The expected output is a copy of every line in the records with the string "must".

·····

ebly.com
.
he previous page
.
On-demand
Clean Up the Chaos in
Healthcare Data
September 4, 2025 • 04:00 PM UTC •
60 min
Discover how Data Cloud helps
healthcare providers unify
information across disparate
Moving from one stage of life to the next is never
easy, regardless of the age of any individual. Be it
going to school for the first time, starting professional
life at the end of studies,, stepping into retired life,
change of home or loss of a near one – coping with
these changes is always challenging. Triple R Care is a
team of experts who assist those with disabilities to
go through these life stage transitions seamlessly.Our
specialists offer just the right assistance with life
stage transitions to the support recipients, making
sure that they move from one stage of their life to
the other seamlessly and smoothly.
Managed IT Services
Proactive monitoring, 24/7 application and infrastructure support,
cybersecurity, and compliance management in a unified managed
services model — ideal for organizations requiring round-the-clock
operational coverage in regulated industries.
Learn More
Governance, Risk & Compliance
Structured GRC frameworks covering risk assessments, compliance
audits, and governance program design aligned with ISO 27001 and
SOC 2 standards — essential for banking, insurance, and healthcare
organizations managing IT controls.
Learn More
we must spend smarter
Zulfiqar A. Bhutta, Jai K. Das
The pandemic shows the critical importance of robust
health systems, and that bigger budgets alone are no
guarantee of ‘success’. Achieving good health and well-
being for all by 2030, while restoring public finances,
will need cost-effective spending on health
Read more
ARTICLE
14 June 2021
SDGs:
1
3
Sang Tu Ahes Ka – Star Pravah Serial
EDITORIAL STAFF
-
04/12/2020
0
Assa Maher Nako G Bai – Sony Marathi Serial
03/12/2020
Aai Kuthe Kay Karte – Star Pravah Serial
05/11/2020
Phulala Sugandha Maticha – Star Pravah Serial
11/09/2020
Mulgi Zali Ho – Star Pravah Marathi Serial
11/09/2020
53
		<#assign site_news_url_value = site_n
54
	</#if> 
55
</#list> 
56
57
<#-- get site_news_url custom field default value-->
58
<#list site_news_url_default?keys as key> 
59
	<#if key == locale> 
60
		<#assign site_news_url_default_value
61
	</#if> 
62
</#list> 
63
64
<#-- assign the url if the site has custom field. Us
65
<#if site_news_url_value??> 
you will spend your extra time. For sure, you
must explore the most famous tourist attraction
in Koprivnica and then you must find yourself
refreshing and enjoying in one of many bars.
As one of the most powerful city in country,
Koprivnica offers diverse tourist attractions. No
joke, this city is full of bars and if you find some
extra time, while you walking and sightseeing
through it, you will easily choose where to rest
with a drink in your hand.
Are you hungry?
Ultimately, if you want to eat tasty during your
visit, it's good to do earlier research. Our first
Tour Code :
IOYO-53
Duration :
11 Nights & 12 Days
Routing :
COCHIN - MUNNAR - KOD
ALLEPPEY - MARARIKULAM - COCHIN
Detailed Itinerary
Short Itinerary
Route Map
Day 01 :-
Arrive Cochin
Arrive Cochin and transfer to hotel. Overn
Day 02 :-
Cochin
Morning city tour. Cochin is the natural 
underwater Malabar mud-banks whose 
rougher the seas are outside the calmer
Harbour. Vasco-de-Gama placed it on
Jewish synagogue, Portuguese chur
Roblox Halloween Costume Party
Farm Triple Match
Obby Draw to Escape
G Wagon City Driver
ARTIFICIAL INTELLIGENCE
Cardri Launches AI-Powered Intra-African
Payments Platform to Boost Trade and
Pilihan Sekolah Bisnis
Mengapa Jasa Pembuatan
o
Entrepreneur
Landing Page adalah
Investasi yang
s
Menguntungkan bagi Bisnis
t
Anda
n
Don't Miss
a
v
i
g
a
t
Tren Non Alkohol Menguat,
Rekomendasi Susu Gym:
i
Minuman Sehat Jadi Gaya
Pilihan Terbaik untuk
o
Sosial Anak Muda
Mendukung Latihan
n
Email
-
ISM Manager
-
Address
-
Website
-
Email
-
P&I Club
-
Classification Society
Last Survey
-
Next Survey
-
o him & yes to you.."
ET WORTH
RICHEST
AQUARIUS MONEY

·····

▸ COMPLETED TASK:
we must spend smarter
must explore the most famous tourist attraction
in Koprivnica and then you must find yourself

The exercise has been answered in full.